[[ SOURCE MATERIAL, beginning ]]
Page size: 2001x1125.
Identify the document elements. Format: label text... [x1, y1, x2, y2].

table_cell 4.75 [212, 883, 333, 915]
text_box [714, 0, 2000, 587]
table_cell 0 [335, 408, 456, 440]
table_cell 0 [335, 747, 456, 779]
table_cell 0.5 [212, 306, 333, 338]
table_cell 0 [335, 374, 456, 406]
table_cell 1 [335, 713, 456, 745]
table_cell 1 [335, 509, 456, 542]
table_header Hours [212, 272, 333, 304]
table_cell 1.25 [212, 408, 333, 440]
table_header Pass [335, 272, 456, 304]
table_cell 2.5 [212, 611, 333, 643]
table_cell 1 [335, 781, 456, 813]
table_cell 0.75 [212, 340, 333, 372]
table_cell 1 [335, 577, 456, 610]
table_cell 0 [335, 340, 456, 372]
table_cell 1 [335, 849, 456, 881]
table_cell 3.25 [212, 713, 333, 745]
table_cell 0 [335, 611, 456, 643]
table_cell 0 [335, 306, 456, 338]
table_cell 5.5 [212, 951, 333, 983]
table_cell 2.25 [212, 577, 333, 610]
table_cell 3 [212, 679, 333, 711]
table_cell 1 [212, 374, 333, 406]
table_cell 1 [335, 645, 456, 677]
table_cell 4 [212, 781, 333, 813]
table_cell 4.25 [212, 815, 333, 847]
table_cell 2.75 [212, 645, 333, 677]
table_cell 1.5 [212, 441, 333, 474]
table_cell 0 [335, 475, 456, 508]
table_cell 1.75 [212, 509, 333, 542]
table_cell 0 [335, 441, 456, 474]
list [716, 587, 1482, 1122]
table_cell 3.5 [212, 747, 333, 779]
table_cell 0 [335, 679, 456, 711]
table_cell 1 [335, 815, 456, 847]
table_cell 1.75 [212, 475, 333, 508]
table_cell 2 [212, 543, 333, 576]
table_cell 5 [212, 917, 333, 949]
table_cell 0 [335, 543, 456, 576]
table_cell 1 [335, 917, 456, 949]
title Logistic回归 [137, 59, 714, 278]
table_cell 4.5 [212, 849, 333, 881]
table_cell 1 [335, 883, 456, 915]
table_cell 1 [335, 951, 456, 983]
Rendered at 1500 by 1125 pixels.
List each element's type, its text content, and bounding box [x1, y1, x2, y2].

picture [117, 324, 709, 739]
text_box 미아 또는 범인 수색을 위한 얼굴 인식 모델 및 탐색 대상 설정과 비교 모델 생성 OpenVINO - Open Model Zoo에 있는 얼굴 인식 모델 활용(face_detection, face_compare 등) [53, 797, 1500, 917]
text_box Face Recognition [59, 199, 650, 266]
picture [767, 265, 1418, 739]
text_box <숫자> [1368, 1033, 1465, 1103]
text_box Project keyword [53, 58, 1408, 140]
[[ SOURCE MATERIAL, end ]]
AIM OF THE EXERCISE:
Give back, word for word, only the lines from the one containing "Rendered at 1500 by 1125 pixels." through the closing line of the entries.

EXERCISE RESULT:
Rendered at 1500 by 1125 pixels.
List each element's type, its text content, and bounding box [x1, y1, x2, y2].

picture [117, 324, 709, 739]
text_box 미아 또는 범인 수색을 위한 얼굴 인식 모델 및 탐색 대상 설정과 비교 모델 생성 OpenVINO - Open Model Zoo에 있는 얼굴 인식 모델 활용(face_detection, face_compare 등) [53, 797, 1500, 917]
text_box Face Recognition [59, 199, 650, 266]
picture [767, 265, 1418, 739]
text_box <숫자> [1368, 1033, 1465, 1103]
text_box Project keyword [53, 58, 1408, 140]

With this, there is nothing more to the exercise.